Auf Basis der Daten unserer Voices on Values Studie zeigt Federico Quadrelli in der italienischen Fallstudie, dass, obwohl der Begriff „offene Gesellschaft“ in Italien wenig Zugkraft hat, die meisten Italiener viele Werte einer offenen Gesellschaft unterstützen. Dies gilt insbesondere für die Werte, die in der italienischen Verfassung verankert sind. Meinungs- und Religionsfreiheit finden breite Unterstützung.

Viele Italiener sind jedoch bereit, bestimmte Prinzipien einer offenen Gesellschaft gegen das wirtschaftliche Wohlergehen und den sozialen Zusammenhalt einzutauschen.
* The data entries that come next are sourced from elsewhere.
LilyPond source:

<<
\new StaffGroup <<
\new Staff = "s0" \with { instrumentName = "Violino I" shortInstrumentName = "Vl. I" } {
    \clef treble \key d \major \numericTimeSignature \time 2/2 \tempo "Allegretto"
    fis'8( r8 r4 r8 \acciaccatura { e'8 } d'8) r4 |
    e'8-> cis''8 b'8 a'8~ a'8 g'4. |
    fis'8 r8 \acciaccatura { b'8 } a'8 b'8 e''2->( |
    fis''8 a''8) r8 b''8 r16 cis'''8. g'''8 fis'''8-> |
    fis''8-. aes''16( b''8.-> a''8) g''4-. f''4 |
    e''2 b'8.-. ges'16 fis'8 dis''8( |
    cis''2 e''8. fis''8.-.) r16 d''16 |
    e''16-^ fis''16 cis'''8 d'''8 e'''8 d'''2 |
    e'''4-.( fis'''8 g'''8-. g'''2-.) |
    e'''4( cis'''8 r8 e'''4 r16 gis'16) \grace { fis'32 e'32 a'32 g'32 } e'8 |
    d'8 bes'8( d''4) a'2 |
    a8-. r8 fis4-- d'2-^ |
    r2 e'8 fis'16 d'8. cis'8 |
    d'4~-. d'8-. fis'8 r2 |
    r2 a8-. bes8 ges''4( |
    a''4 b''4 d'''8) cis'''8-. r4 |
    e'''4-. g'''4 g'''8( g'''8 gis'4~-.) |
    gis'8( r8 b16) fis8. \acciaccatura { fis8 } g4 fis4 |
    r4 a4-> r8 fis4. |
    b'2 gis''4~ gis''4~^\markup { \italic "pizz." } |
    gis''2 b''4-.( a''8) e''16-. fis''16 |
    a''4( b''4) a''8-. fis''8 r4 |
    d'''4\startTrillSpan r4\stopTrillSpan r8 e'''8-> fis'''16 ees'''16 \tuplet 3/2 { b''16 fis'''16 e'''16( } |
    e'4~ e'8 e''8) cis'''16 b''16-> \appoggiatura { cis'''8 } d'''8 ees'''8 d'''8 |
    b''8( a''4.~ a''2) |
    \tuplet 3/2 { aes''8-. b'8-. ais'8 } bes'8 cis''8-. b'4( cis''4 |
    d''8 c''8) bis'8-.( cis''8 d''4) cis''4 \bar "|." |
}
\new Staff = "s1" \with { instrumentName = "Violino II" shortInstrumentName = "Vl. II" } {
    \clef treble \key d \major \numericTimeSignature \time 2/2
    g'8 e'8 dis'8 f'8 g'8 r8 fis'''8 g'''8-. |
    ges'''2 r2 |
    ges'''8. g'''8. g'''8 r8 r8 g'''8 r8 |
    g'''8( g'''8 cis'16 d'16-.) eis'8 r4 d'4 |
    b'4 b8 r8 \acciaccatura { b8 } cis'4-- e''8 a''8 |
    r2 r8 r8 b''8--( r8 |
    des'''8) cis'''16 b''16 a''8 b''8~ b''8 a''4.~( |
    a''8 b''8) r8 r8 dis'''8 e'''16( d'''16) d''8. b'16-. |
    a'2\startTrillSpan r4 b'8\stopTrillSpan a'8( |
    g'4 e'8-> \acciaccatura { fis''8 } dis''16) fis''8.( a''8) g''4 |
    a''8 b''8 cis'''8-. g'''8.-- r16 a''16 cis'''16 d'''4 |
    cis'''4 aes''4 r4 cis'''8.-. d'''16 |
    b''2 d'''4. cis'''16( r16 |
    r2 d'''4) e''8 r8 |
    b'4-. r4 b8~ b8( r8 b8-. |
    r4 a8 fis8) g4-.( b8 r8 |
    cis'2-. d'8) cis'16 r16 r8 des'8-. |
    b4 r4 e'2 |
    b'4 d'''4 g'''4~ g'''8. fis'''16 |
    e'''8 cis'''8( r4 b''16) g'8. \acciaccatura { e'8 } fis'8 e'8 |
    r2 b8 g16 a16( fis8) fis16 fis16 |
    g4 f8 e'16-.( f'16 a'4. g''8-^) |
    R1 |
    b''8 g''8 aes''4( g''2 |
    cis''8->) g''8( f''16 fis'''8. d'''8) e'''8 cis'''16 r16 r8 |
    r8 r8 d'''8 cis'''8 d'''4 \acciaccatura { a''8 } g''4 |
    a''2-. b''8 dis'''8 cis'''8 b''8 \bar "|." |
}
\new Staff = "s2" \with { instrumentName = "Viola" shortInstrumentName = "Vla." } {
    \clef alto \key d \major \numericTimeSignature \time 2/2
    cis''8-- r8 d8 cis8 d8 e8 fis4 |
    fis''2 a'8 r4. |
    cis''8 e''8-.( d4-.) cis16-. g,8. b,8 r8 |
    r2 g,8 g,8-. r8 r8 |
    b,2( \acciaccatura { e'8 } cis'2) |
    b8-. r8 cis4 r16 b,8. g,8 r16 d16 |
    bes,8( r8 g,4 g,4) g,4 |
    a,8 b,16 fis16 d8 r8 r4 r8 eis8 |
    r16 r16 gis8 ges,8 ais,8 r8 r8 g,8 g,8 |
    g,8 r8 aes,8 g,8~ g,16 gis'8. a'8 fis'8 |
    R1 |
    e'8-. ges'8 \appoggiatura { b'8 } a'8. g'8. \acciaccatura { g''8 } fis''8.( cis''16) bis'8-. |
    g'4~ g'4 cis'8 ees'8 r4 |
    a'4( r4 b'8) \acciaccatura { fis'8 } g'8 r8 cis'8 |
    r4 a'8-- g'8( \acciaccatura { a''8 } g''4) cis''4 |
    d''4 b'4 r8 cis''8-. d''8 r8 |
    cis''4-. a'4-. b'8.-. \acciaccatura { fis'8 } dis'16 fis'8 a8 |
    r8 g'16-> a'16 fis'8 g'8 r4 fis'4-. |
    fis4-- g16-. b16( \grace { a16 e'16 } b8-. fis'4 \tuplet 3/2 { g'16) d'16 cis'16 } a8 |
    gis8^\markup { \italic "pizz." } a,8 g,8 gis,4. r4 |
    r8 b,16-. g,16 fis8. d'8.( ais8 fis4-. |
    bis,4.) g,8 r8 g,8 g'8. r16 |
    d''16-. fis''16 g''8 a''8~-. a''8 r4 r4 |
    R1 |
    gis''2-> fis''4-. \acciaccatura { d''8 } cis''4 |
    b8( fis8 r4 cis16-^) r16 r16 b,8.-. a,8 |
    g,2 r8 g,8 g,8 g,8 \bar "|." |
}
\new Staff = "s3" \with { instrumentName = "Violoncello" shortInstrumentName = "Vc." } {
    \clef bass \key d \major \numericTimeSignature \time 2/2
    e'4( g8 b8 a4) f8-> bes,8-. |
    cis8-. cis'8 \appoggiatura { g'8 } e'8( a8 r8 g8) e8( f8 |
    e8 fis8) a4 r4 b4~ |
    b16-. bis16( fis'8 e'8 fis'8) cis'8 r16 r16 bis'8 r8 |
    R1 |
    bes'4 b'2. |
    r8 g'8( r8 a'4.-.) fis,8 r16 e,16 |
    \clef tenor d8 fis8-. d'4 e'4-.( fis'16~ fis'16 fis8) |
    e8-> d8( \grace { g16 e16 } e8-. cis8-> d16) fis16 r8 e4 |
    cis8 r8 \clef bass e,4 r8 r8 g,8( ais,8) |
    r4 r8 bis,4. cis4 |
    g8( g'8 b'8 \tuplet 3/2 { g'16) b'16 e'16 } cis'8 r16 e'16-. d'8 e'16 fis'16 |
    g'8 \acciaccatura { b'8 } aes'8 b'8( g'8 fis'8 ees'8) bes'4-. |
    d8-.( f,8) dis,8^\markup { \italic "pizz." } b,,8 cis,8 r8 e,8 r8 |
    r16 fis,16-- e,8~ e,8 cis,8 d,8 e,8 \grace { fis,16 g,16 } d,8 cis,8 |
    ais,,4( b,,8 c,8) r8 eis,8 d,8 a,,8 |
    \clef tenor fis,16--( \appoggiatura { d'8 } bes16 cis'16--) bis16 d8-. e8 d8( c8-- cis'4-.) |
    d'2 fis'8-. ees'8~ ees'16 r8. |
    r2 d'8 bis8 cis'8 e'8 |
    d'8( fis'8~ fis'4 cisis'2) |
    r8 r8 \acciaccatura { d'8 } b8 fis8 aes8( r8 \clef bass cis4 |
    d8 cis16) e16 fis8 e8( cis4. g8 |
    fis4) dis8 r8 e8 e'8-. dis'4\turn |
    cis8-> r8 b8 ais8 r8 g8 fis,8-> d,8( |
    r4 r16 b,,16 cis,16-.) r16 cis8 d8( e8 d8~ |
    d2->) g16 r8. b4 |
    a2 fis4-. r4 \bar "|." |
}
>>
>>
Von den sechs in der Studie untersuchten Ländern weist Italien den größten Anteil von Menschen auf, die Werte einer offenen Gesellschaft weniger priorisieren als andere Anliegen (49 Prozent der Bevölkerung).

Anhand von Gesprächen mit politischen Eliten erklärt Quadrelli, wie die Bereitschaft der Italienerinnen und Italiener, Prinzipien der offenen Gesellschaft abzuwägen, mit der Sorge um die Wirtschaftskraft des Landes und die Migration verbunden ist – zwei Themen, die von den beiden populistischen Parteien in der aktuellen Regierung instrumentalisiert und aktiviert werden.